TASK:
Every entry below must be reproduced exactly.

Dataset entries
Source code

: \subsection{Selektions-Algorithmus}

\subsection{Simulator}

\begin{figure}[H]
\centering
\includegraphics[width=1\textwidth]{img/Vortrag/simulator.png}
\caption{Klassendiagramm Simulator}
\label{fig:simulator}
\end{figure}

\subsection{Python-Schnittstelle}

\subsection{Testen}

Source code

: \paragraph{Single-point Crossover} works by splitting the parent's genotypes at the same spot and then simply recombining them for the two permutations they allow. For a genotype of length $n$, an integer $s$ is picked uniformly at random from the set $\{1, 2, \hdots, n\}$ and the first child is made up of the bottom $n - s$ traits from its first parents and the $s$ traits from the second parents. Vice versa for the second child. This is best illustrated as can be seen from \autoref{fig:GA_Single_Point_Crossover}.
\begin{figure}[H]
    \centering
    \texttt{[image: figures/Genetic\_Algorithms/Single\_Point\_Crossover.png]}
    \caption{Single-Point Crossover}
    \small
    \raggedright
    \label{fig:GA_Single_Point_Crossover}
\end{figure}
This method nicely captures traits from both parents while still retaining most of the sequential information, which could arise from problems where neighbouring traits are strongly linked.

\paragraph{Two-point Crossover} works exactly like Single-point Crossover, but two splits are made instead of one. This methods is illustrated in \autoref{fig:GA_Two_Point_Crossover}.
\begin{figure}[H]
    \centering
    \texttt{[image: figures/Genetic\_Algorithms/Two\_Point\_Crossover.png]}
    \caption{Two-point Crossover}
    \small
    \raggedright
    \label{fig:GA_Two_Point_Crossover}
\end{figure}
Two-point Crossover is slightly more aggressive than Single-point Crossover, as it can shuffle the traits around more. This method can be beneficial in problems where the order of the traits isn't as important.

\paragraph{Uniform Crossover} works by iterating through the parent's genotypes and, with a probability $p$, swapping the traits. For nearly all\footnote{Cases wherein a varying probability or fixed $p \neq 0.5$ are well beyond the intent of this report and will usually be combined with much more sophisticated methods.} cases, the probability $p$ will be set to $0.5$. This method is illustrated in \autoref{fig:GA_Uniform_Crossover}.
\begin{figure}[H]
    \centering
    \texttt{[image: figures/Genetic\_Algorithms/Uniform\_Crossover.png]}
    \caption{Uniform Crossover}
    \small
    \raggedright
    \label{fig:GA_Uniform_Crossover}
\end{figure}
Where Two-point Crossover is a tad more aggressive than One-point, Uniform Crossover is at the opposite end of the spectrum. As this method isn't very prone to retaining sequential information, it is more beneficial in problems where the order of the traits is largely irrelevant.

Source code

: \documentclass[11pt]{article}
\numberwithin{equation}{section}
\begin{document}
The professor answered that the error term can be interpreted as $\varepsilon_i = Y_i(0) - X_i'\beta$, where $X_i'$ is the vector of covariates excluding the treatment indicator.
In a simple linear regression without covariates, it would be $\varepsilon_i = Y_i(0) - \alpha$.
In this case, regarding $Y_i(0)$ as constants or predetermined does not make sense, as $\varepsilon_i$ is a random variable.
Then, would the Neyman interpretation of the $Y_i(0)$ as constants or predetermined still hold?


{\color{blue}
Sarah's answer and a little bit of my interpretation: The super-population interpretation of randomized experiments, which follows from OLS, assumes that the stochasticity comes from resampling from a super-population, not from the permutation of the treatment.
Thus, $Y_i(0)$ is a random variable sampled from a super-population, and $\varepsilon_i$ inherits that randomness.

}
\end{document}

REPLY TO THE EXERCISE:
Source code

: \subsection{Selektions-Algorithmus}

\subsection{Simulator}

\begin{figure}[H]
\centering
\includegraphics[width=1\textwidth]{img/Vortrag/simulator.png}
\caption{Klassendiagramm Simulator}
\label{fig:simulator}
\end{figure}

\subsection{Python-Schnittstelle}

\subsection{Testen}

Source code

: \paragraph{Single-point Crossover} works by splitting the parent's genotypes at the same spot and then simply recombining them for the two permutations they allow. For a genotype of length $n$, an integer $s$ is picked uniformly at random from the set $\{1, 2, \hdots, n\}$ and the first child is made up of the bottom $n - s$ traits from its first parents and the $s$ traits from the second parents. Vice versa for the second child. This is best illustrated as can be seen from \autoref{fig:GA_Single_Point_Crossover}.
\begin{figure}[H]
    \centering
    \texttt{[image: figures/Genetic\_Algorithms/Single\_Point\_Crossover.png]}
    \caption{Single-Point Crossover}
    \small
    \raggedright
    \label{fig:GA_Single_Point_Crossover}
\end{figure}
This method nicely captures traits from both parents while still retaining most of the sequential information, which could arise from problems where neighbouring traits are strongly linked.

\paragraph{Two-point Crossover} works exactly like Single-point Crossover, but two splits are made instead of one. This methods is illustrated in \autoref{fig:GA_Two_Point_Crossover}.
\begin{figure}[H]
    \centering
    \texttt{[image: figures/Genetic\_Algorithms/Two\_Point\_Crossover.png]}
    \caption{Two-point Crossover}
    \small
    \raggedright
    \label{fig:GA_Two_Point_Crossover}
\end{figure}
Two-point Crossover is slightly more aggressive than Single-point Crossover, as it can shuffle the traits around more. This method can be beneficial in problems where the order of the traits isn't as important.

\paragraph{Uniform Crossover} works by iterating through the parent's genotypes and, with a probability $p$, swapping the traits. For nearly all\footnote{Cases wherein a varying probability or fixed $p \neq 0.5$ are well beyond the intent of this report and will usually be combined with much more sophisticated methods.} cases, the probability $p$ will be set to $0.5$. This method is illustrated in \autoref{fig:GA_Uniform_Crossover}.
\begin{figure}[H]
    \centering
    \texttt{[image: figures/Genetic\_Algorithms/Uniform\_Crossover.png]}
    \caption{Uniform Crossover}
    \small
    \raggedright
    \label{fig:GA_Uniform_Crossover}
\end{figure}
Where Two-point Crossover is a tad more aggressive than One-point, Uniform Crossover is at the opposite end of the spectrum. As this method isn't very prone to retaining sequential information, it is more beneficial in problems where the order of the traits is largely irrelevant.

Source code

: \documentclass[11pt]{article}
\numberwithin{equation}{section}
\begin{document}
The professor answered that the error term can be interpreted as $\varepsilon_i = Y_i(0) - X_i'\beta$, where $X_i'$ is the vector of covariates excluding the treatment indicator.
In a simple linear regression without covariates, it would be $\varepsilon_i = Y_i(0) - \alpha$.
In this case, regarding $Y_i(0)$ as constants or predetermined does not make sense, as $\varepsilon_i$ is a random variable.
Then, would the Neyman interpretation of the $Y_i(0)$ as constants or predetermined still hold?


{\color{blue}
Sarah's answer and a little bit of my interpretation: The super-population interpretation of randomized experiments, which follows from OLS, assumes that the stochasticity comes from resampling from a super-population, not from the permutation of the treatment.
Thus, $Y_i(0)$ is a random variable sampled from a super-population, and $\varepsilon_i$ inherits that randomness.

}
\end{document}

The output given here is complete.